Summary: Move all logging to stdout/err to allow systemd throttling logging of errors
Product: [Community] RDO Reporter: Alan Pevec <apevec>
Component: distributionAssignee: Alan Pevec <apevec>
Status: CLOSED WONTFIX QA Contact: Shai Revivo <srevivo>
Severity: high Docs Contact:
Priority: high    
Version: trunkCC: apevec, chris.brown, fdinitto, fpercoco, itamar.landsman, lars, lhh, markmc, michele, pablo.iranzo, rcernin, srevivo, vstinner
Target Milestone: Milestone3   
Target Release: trunk   
Hardware: Unspecified   
OS: Linux   
Whiteboard:
Fixed In Version: Doc Type: Bug Fix
Doc Text:
Story Points: ---
Clone Of: 1294911 Environment:
Last Closed: 2018-11-21 00:37:17 UTC Type: Bug
Regression: --- Mount Type: ---
Documentation: --- CRM:
Verified Versions: Category: ---
oVirt Team: --- RHEL 7.3 requirements from Atomic Host:
Cloudforms Team: --- Target Upstream Version:
Embargoed:

Description Alan Pevec 2016-01-25 22:11:32 UTC
+++ This bug was initially created as a clone of Bug #1294911 +++

Description of problem:

We think that nova-conductor.log, nova-api.log has no "backoff" for throttling logging of errors?

If the OpenStack cluster is stressed there are written errors every 1 ms in the nova-conductor.log, here is example:

...snip, see original BZ for ugly unreadable logs examples...

This ends up in "No space on disk left." and OpenStack environment is unusable.

Could you please check if there is any implementation for throttling error logs?


--- Additional comment from Lars Kellogg-Stedman on 2016-01-19 16:55:54 EST ---

What if we were to (a) stop logging to syslog, (b) stop logging to files, and (c) just log to stdout/stderr (so all log messages would be handled by journald, and could eventually end up in syslog anyway).

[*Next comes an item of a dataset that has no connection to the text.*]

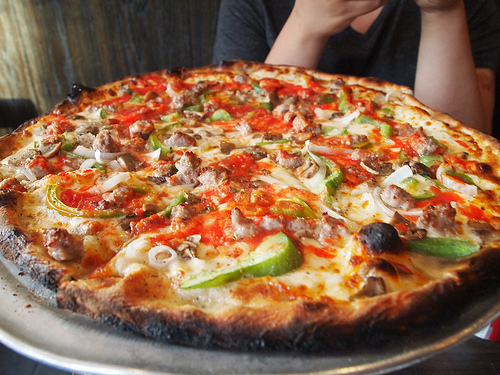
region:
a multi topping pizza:
[1, 59, 498, 349]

Then we could take advantage of the rate limiting support in journald:

RateLimitInterval=, RateLimitBurst=

    Configures the rate limiting that is applied to all messages generated on the system. If, in the time interval defined by RateLimitInterval=, more messages than specified in RateLimitBurst= are logged by a service, all further messages within the interval are dropped until the interval is over. A message about the number of dropped messages is generated. This rate limiting is applied per-service, so that two services which log do not interfere with each other's limits. Defaults to 1000 messages in 30s. The time specification for RateLimitInterval= may be specified in the following units: "s", "min", "h", "ms", "us". To turn off any kind of rate limiting, set either value to 0.

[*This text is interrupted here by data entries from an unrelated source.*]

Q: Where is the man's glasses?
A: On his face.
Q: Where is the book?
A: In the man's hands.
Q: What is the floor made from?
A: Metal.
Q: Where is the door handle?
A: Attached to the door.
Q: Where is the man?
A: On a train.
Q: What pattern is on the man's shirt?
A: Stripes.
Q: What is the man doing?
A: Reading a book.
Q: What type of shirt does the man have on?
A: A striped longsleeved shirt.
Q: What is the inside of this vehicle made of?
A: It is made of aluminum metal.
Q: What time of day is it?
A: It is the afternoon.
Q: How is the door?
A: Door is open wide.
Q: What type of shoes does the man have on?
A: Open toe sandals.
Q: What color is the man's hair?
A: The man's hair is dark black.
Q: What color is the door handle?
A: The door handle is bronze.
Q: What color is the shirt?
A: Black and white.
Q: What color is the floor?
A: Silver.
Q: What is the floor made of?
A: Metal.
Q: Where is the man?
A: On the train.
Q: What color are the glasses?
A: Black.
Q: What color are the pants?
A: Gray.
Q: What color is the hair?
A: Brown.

Comment 2 Christopher Brown 2017-06-17 18:51:03 UTC
This is something I might be interested in picking up but my guess is that it needs _much_ wider input as it will be big change for lots of people.

Oslo supports systemd logging integration:

https://docs.openstack.org/developer/oslo.log/journal.html

There's also an argument that now we have integrated avail and perf monitoring, operators have no excuse not to monitor disk space etc etc.

Comments?

Comment 3 Victor Stinner 2018-06-20 13:15:42 UTC
> We think that nova-conductor.log, nova-api.log has no "backoff" for throttling logging of errors?

I implemented rate limiting in Oslo Log for bz#1294911:

https://docs.openstack.org/oslo.log/latest/configuration/index.html#DEFAULT.rate_limit_interval

rate_limit_interval
    Type:	integer
    Default:	0

    Interval, number of seconds, of log rate limiting.

rate_limit_burst
    Type:	integer
    Default:	0

    Maximum number of logged messages per rate_limit_interval.

rate_limit_except_level
    Type:	string
    Default:	CRITICAL

    Log level name used by rate limiting: CRITICAL, ERROR, INFO, WARNING, DEBUG or empty string. Logs with level greater or equal to rate_limit_except_level are not filtered. An empty string means that all levels are filtered.


Upstream issue (merged 1 year 9 months ago): https://review.openstack.org/#/c/322263/


Rate limiting means dropping logs which has an impact on security and debugging, so it's disabled by default.

Comment 4 Alan Pevec 2018-11-21 00:37:17 UTC
With the move to containerized deployments, logging is under container management control and cannot be solved in packaging so further enhancements should be in the deployment framework, TripleO.